April 21st, 2006 at 12:45 pm
good hint, i’m gonna try this
May 27th, 2006 at 9:42 am
If I wanted to perform a redirect with htaccess to a perl script, how would I perform this, would an example like this suffice:
RewriteEngine On
RewriteCond %{HTTP_REFERER} !^http://.*example.com:80/*$ [NC]
RewriteCond %{HTTP_REFERER} !^http://.*example.com/.*$ [NC]
RewriteCond %{HTTP_REFERER} !^http://.*example.com*$ [NC]
RewriteRule .*\.(jpg|JPG)$ /path/to/perlscript.pl [T=application/x-httpd-cgi,L]

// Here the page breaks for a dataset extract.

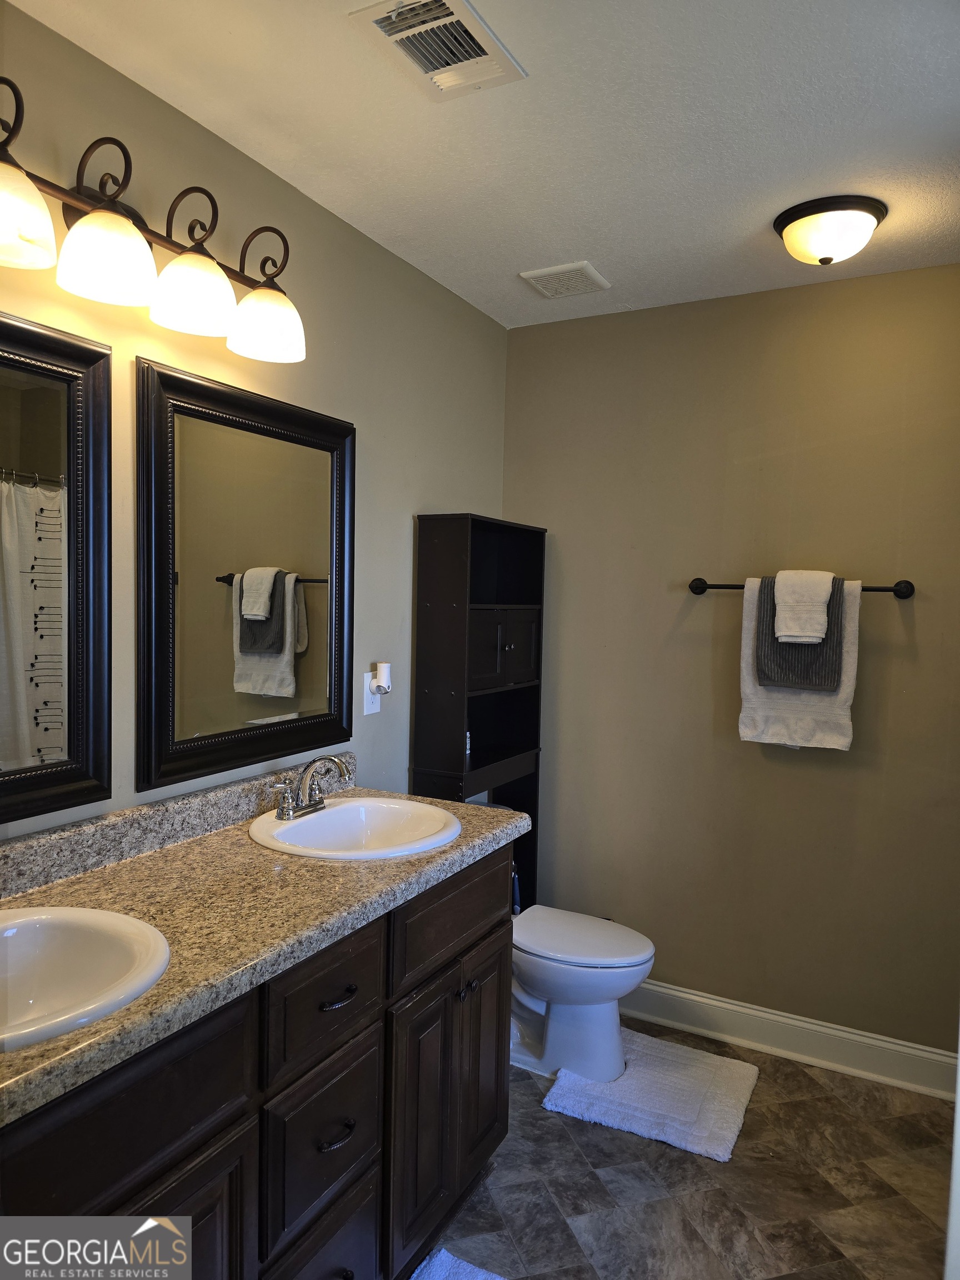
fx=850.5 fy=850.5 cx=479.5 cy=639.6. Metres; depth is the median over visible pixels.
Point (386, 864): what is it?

May 27th, 2006 at 10:45 am
There are some edits you need to make to that, and you can simplify it. Also, the way you wrote it, the RewriteCond’s applied only to the homepage of example.com, which I doubt you meant.
RewriteEngine On
RewriteCond %{HTTP_REFERER} !^http://([a-z0-9\-]+\.)?example\.com [NC]
RewriteRule \.(jpg|JPG)$ /path/to/perlscript.pl [T=application/x-httpd-cgi,L]
That will apply only to JPEGs. you might want to make it:
RewriteRule \.(png|PNG|jpe?g|JPE?G|gif|GIF)$ /path/to/perlscript.pl [T=application/x-httpd-cgi,L]
August 9th, 2006 at 3:28 am
wow this is so cool.. finally I’ll be able to fix my scripts.
Thanks a million
June 19th, 2008 at 4:20 am
good article
August 17th, 2008 at 11:21 am
This is definitely a good guide. Thanks for this.